- [Work instructions]
An exact transcription of the records is required, minus any images.
════════════════════
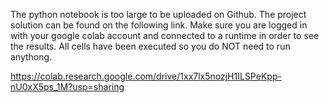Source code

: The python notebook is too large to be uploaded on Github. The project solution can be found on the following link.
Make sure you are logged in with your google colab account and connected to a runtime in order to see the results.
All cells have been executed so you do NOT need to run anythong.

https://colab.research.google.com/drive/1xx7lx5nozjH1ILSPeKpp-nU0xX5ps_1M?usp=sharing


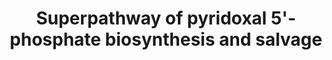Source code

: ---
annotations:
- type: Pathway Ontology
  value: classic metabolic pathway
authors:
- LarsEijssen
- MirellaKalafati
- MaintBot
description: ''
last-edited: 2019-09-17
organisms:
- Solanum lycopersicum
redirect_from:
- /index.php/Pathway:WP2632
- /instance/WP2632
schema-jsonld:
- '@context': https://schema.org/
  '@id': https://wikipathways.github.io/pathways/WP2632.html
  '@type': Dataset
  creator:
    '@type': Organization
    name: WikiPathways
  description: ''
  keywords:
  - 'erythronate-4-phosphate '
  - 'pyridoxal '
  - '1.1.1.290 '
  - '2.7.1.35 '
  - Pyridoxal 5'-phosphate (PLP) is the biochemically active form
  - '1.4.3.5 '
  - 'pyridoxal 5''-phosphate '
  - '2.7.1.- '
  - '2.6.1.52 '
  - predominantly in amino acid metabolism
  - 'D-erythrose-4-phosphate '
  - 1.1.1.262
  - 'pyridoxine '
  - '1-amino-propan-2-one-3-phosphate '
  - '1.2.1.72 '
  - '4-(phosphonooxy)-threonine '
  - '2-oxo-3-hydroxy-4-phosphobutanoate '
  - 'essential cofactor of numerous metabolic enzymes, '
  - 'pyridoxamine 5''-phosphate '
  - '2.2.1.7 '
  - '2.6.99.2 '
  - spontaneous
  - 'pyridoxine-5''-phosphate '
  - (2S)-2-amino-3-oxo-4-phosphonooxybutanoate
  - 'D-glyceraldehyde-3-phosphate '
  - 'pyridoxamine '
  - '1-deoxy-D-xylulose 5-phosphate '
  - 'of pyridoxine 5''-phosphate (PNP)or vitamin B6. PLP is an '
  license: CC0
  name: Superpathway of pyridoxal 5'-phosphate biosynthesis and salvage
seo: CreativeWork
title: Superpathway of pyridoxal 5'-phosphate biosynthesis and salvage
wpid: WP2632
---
════════════════════
- [Task response]
Source code

: The python notebook is too large to be uploaded on Github. The project solution can be found on the following link.
Make sure you are logged in with your google colab account and connected to a runtime in order to see the results.
All cells have been executed so you do NOT need to run anythong.

https://colab.research.google.com/drive/1xx7lx5nozjH1ILSPeKpp-nU0xX5ps_1M?usp=sharing


Source code

: ---
annotations:
- type: Pathway Ontology
  value: classic metabolic pathway
authors:
- LarsEijssen
- MirellaKalafati
- MaintBot
description: ''
last-edited: 2019-09-17
organisms:
- Solanum lycopersicum
redirect_from:
- /index.php/Pathway:WP2632
- /instance/WP2632
schema-jsonld:
- '@context': https://schema.org/
  '@id': https://wikipathways.github.io/pathways/WP2632.html
  '@type': Dataset
  creator:
    '@type': Organization
    name: WikiPathways
  description: ''
  keywords:
  - 'erythronate-4-phosphate '
  - 'pyridoxal '
  - '1.1.1.290 '
  - '2.7.1.35 '
  - Pyridoxal 5'-phosphate (PLP) is the biochemically active form
  - '1.4.3.5 '
  - 'pyridoxal 5''-phosphate '
  - '2.7.1.- '
  - '2.6.1.52 '
  - predominantly in amino acid metabolism
  - 'D-erythrose-4-phosphate '
  - 1.1.1.262
  - 'pyridoxine '
  - '1-amino-propan-2-one-3-phosphate '
  - '1.2.1.72 '
  - '4-(phosphonooxy)-threonine '
  - '2-oxo-3-hydroxy-4-phosphobutanoate '
  - 'essential cofactor of numerous metabolic enzymes, '
  - 'pyridoxamine 5''-phosphate '
  - '2.2.1.7 '
  - '2.6.99.2 '
  - spontaneous
  - 'pyridoxine-5''-phosphate '
  - (2S)-2-amino-3-oxo-4-phosphonooxybutanoate
  - 'D-glyceraldehyde-3-phosphate '
  - 'pyridoxamine '
  - '1-deoxy-D-xylulose 5-phosphate '
  - 'of pyridoxine 5''-phosphate (PNP)or vitamin B6. PLP is an '
  license: CC0
  name: Superpathway of pyridoxal 5'-phosphate biosynthesis and salvage
seo: CreativeWork
title: Superpathway of pyridoxal 5'-phosphate biosynthesis and salvage
wpid: WP2632
---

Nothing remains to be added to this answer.